:: DATA LISTING ::
------------------------------------------------

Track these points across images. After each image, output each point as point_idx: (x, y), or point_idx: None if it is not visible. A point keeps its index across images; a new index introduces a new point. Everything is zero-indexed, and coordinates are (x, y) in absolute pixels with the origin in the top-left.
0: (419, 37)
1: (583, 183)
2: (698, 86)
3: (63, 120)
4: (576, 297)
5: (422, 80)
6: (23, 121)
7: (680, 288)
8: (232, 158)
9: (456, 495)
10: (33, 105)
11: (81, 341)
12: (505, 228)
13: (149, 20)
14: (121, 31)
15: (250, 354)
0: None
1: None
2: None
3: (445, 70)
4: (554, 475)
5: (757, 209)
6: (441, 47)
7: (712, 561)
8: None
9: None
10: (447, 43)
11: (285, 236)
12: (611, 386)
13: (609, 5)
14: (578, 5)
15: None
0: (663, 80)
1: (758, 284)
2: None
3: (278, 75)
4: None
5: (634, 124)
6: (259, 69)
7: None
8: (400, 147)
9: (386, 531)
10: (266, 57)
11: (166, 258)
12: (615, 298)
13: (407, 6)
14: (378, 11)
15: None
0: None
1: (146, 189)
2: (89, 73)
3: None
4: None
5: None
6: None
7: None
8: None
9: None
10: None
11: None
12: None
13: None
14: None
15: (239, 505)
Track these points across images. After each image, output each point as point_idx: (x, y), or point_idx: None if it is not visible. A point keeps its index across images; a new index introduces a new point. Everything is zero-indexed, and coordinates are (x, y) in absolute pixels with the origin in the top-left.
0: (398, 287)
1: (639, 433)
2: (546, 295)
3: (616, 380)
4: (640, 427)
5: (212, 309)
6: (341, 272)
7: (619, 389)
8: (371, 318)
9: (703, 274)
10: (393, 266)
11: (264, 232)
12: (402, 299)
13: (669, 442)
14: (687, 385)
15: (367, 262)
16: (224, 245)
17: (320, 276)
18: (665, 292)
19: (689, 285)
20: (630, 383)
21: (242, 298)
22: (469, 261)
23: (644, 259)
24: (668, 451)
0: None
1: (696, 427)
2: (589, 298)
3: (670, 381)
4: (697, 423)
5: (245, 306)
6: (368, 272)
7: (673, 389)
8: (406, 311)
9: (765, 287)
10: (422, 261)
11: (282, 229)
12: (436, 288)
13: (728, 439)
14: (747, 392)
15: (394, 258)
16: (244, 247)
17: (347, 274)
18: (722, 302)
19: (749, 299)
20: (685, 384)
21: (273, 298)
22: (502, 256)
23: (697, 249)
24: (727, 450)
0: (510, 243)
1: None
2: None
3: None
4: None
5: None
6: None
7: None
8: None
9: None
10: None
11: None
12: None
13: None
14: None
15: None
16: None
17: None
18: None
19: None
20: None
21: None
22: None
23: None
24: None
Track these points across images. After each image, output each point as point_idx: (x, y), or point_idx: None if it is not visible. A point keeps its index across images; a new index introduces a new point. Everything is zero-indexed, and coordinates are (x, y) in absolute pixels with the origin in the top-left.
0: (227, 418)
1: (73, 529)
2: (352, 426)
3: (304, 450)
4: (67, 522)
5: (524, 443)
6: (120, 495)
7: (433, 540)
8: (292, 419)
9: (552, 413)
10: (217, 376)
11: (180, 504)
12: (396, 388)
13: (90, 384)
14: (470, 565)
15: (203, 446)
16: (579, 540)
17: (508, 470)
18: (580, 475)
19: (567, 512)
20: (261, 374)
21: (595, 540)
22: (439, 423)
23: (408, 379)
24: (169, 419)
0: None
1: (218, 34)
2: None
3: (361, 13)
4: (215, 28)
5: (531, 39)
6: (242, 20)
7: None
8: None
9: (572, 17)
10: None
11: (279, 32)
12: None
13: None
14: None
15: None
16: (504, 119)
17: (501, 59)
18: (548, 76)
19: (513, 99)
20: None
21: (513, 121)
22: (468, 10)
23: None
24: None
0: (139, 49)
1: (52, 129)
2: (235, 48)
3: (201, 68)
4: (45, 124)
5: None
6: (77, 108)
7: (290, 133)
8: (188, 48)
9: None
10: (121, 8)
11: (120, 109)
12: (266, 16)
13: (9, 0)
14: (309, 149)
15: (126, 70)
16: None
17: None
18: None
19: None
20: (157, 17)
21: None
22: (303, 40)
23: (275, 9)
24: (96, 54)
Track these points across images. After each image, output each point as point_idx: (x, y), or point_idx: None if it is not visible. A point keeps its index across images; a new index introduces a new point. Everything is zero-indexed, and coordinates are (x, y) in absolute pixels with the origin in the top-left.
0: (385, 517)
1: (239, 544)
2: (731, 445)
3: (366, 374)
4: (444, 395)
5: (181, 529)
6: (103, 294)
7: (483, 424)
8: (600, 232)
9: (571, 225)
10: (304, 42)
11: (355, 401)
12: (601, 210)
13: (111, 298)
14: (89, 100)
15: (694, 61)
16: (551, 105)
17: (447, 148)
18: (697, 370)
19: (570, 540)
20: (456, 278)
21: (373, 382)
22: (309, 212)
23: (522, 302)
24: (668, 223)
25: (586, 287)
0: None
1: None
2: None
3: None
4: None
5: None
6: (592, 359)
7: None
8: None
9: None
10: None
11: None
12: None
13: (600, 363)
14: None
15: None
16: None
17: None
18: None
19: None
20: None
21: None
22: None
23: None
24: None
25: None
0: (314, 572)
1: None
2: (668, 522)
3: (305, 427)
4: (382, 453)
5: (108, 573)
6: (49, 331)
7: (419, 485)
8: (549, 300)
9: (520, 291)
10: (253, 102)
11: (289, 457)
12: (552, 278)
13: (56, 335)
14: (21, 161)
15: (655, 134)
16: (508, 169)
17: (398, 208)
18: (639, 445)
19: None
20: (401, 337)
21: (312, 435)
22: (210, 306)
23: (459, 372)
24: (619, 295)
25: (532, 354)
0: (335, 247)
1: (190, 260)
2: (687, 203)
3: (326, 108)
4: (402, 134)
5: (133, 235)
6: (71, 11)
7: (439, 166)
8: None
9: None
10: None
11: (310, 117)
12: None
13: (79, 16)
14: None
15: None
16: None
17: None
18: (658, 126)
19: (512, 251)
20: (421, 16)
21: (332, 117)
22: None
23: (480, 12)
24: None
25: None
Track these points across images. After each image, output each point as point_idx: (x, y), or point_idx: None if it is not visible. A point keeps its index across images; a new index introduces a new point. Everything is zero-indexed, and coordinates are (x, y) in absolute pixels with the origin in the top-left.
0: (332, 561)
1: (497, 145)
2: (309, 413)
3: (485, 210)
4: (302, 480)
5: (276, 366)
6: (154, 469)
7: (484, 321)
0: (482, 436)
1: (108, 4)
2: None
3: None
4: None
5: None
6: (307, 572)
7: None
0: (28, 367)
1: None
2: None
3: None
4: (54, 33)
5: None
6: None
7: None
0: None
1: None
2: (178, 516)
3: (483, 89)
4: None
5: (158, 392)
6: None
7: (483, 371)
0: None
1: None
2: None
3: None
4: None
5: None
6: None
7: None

------------------------------------------------

:: AIM OF THE TASK ::
Revise everything from the start of the listing down through the line containing "12: (615, 298)", replacing "point_idx" with "point_index" and leaving all else unchanged.

:: ANSWER TO THE TASK ::
Track these points across images. After each image, output each point as point_index: (x, y), or point_index: None if it is not visible. A point keeps its index across images; a new index introduces a new point. Everything is zero-indexed, and coordinates are (x, y) in absolute pixels with the origin in the top-left.
0: (419, 37)
1: (583, 183)
2: (698, 86)
3: (63, 120)
4: (576, 297)
5: (422, 80)
6: (23, 121)
7: (680, 288)
8: (232, 158)
9: (456, 495)
10: (33, 105)
11: (81, 341)
12: (505, 228)
13: (149, 20)
14: (121, 31)
15: (250, 354)
0: None
1: None
2: None
3: (445, 70)
4: (554, 475)
5: (757, 209)
6: (441, 47)
7: (712, 561)
8: None
9: None
10: (447, 43)
11: (285, 236)
12: (611, 386)
13: (609, 5)
14: (578, 5)
15: None
0: (663, 80)
1: (758, 284)
2: None
3: (278, 75)
4: None
5: (634, 124)
6: (259, 69)
7: None
8: (400, 147)
9: (386, 531)
10: (266, 57)
11: (166, 258)
12: (615, 298)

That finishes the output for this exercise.